** Your goal **
Check each line below for the word "الخردة", and copy those that have it.

Dataset entries:
▼▼▼
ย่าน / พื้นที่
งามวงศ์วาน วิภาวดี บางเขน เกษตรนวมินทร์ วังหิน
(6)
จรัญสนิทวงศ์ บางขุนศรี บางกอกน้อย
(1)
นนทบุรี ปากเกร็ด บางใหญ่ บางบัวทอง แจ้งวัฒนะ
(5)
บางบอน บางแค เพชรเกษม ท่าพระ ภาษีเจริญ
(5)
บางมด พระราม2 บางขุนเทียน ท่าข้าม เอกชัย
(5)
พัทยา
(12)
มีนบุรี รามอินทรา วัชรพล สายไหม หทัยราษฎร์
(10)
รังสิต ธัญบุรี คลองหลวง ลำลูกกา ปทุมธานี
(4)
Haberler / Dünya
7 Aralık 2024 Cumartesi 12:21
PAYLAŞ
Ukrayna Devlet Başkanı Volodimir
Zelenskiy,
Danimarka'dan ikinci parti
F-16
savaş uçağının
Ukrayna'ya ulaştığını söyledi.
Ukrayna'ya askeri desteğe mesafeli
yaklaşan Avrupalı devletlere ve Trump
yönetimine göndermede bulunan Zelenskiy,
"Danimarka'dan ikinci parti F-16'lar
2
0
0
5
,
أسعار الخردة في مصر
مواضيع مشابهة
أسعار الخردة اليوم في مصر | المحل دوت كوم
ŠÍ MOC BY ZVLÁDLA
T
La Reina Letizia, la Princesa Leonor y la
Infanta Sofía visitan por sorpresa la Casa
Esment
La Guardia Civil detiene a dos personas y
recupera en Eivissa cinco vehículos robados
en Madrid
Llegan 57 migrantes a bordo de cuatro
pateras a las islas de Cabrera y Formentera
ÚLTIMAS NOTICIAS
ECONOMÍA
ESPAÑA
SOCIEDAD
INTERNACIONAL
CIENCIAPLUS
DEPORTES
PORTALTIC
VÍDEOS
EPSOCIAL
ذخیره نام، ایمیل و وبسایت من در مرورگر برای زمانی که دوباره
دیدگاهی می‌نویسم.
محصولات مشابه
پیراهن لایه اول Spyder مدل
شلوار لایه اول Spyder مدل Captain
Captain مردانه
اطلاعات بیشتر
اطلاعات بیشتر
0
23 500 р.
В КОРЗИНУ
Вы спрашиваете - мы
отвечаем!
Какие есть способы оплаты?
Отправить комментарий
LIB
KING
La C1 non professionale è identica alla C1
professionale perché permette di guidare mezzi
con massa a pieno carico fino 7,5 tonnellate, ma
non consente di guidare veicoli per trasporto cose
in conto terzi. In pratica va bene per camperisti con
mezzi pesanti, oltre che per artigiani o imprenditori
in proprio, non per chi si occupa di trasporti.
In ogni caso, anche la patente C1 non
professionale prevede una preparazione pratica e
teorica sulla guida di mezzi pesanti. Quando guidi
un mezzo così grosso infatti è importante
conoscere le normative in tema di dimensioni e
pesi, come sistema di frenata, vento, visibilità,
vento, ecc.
▲▲▲
** Exercise answer **
أسعار الخردة في مصر
أسعار الخردة اليوم في مصر | المحل دوت كوم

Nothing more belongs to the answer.